======== Material provided ========
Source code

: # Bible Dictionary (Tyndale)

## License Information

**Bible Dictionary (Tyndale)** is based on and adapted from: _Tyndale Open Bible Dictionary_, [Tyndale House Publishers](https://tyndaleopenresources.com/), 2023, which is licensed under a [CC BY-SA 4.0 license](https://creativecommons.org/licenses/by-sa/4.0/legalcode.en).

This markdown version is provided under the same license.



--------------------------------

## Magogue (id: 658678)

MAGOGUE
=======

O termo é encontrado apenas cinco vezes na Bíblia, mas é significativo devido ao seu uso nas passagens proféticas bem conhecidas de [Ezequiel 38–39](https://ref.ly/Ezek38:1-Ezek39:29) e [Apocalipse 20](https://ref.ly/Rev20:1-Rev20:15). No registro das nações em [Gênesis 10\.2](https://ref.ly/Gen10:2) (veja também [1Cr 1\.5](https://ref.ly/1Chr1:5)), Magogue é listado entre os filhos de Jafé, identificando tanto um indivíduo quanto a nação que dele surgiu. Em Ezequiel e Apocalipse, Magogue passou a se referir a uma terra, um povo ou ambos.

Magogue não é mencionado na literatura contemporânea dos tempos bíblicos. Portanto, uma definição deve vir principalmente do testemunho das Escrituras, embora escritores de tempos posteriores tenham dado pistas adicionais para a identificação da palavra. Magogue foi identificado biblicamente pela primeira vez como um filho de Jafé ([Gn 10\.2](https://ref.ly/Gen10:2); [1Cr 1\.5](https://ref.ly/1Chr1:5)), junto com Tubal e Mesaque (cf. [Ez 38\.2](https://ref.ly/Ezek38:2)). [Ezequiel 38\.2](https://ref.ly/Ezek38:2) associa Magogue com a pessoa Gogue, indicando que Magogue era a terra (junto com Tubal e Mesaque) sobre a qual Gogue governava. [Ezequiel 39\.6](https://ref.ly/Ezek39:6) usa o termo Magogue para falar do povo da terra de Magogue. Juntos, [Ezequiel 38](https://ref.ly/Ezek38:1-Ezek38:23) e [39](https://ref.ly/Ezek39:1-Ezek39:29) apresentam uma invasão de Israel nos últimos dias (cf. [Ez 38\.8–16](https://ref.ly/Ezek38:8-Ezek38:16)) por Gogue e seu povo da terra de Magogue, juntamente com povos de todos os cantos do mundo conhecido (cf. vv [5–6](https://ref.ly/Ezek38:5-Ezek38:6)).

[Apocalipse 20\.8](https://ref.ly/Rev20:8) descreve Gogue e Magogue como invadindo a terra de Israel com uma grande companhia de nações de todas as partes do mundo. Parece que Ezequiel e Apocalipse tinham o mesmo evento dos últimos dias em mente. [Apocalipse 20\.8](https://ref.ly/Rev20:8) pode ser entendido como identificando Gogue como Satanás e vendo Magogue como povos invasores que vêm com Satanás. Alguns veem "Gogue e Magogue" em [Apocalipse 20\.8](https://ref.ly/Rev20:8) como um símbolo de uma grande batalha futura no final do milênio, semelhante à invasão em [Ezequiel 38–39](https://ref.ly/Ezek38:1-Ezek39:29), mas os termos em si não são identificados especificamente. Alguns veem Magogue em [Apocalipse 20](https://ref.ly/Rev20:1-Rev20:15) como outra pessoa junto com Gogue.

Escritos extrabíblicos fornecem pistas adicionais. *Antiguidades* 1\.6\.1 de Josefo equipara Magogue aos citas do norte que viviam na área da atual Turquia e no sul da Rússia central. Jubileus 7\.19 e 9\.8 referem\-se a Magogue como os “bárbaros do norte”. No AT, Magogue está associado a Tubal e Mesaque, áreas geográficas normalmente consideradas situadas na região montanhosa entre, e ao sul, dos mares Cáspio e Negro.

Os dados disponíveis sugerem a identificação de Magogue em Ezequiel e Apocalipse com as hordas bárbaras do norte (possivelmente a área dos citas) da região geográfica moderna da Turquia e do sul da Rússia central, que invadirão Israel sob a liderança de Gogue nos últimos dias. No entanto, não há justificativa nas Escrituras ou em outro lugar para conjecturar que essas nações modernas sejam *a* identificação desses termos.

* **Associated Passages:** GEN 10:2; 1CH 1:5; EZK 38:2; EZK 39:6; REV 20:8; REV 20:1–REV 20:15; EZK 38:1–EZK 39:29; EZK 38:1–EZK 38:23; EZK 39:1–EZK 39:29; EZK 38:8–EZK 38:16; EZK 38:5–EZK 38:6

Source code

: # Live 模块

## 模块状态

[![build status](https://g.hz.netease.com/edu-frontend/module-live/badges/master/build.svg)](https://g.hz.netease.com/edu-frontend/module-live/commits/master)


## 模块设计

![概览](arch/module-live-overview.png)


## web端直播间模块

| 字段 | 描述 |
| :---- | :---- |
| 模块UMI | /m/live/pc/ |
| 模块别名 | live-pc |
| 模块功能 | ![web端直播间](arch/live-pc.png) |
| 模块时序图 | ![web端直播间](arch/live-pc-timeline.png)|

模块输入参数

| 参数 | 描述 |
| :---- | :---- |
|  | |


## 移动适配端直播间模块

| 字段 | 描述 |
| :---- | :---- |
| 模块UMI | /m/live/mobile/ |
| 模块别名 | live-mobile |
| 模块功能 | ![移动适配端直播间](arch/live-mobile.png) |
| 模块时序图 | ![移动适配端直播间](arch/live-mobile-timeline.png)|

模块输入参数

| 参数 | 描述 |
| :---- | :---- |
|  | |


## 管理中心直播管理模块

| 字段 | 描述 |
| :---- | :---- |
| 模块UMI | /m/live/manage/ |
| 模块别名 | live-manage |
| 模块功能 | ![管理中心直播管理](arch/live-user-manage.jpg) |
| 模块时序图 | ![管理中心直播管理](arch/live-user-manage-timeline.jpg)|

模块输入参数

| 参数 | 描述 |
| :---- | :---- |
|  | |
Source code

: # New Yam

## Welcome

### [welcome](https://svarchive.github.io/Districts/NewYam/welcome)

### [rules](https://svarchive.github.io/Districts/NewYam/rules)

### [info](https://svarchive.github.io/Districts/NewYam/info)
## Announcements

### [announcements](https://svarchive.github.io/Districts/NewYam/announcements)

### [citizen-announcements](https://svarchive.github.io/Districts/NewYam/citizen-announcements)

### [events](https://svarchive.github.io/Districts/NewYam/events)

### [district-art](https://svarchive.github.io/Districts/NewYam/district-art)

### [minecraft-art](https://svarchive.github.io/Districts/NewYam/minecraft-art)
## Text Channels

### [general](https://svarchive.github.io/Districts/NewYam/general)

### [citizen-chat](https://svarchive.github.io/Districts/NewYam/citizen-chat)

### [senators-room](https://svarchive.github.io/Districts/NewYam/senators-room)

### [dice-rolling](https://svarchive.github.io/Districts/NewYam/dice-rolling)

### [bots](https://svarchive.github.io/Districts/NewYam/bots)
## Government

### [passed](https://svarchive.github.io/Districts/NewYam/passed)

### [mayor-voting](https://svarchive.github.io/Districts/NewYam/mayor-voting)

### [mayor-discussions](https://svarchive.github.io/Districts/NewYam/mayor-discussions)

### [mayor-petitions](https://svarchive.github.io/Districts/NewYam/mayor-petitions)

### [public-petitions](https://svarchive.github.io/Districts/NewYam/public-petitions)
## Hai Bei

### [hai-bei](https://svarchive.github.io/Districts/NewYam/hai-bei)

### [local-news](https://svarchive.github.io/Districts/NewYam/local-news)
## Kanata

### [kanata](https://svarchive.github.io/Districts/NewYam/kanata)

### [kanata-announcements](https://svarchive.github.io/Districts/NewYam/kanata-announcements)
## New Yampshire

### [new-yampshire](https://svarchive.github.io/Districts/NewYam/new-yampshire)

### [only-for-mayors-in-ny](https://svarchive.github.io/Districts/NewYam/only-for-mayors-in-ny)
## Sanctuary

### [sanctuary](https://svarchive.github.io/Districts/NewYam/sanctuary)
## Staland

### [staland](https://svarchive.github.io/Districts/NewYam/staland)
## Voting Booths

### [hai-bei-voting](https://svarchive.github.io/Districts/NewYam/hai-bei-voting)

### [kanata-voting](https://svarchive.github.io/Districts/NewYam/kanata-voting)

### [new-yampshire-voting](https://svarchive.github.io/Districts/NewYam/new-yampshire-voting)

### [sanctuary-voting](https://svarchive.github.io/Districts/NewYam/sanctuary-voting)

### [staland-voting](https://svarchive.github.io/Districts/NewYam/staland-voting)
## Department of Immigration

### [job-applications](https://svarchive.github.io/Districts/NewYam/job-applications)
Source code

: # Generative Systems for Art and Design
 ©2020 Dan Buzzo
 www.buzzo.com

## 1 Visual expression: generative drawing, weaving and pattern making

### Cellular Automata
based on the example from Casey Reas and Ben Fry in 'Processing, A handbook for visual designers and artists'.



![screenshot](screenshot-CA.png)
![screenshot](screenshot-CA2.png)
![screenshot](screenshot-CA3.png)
========
▶ **Task brief**:
Quote the entries from the line with "## Magogue (id: 658678)" to the line with "O termo é encontrado", word for word.

▶ **The completed task**:
## Magogue (id: 658678)

MAGOGUE
=======

O termo é encontrado apenas cinco vezes na Bíblia, mas é significativo devido ao seu uso nas passagens proféticas bem conhecidas de [Ezequiel 38–39](https://ref.ly/Ezek38:1-Ezek39:29) e [Apocalipse 20](https://ref.ly/Rev20:1-Rev20:15). No registro das nações em [Gênesis 10\.2](https://ref.ly/Gen10:2) (veja também [1Cr 1\.5](https://ref.ly/1Chr1:5)), Magogue é listado entre os filhos de Jafé, identificando tanto um indivíduo quanto a nação que dele surgiu. Em Ezequiel e Apocalipse, Magogue passou a se referir a uma terra, um povo ou ambos.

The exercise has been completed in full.